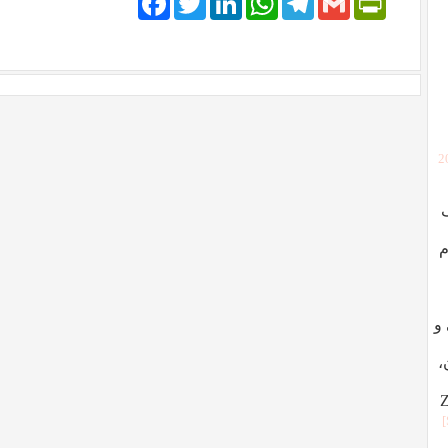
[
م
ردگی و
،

++++++

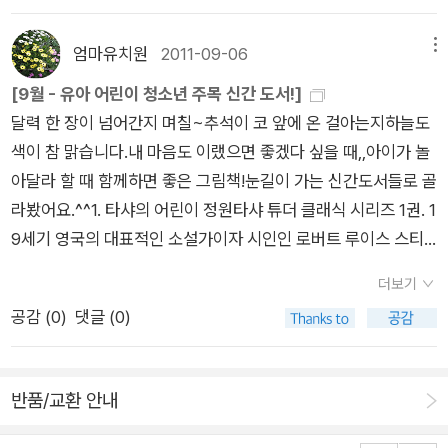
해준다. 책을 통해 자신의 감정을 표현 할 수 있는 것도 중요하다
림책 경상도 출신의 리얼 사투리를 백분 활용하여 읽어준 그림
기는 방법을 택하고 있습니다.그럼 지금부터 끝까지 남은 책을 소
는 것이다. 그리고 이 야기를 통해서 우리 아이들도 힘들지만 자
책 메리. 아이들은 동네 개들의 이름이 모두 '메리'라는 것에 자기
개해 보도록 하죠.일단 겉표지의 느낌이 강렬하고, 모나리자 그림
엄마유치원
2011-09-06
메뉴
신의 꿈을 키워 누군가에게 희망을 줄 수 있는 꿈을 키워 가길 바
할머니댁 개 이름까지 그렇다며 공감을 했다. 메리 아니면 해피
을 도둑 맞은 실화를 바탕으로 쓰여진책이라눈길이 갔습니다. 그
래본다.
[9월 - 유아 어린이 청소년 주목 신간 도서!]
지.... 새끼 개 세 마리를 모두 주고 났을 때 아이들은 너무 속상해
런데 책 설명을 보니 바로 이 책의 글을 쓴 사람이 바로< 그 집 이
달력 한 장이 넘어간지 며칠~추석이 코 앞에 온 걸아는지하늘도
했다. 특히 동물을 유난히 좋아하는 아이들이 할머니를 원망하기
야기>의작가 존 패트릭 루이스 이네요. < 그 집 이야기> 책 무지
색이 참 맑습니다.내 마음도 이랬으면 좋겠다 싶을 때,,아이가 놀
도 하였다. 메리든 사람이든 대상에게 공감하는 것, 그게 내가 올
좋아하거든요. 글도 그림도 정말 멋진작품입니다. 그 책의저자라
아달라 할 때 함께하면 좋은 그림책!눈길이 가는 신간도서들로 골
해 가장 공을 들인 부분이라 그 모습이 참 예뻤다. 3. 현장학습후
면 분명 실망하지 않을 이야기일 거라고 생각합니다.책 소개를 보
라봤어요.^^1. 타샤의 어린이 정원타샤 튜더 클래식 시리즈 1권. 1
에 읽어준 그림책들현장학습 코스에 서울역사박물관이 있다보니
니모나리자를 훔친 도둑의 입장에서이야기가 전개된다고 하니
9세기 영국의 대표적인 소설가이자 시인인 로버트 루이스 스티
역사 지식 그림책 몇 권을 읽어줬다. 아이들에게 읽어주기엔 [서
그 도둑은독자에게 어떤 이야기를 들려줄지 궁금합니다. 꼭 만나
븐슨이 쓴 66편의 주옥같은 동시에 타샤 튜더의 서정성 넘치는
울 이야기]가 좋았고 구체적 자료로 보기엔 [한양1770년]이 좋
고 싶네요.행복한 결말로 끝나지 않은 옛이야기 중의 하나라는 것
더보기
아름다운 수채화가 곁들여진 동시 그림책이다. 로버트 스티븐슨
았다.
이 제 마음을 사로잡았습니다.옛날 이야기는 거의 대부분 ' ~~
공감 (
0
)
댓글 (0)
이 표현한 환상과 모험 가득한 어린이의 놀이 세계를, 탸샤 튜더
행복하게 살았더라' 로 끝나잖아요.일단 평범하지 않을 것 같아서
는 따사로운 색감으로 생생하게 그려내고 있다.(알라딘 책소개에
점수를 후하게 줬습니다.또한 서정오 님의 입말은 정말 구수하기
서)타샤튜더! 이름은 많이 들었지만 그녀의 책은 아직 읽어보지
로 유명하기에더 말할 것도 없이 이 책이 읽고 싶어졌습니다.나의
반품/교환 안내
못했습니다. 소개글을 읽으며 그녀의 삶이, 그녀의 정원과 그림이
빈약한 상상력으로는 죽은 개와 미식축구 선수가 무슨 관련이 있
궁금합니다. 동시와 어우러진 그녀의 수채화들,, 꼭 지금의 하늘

++++++

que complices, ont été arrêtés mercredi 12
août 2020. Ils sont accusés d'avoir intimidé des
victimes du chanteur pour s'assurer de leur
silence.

++++++

### Instruction
Among the lines above, show every one that contains the string "아이들은".

### Answer space
책 메리. 아이들은 동네 개들의 이름이 모두 '메리'라는 것에 자기
지.... 새끼 개 세 마리를 모두 주고 났을 때 아이들은 너무 속상해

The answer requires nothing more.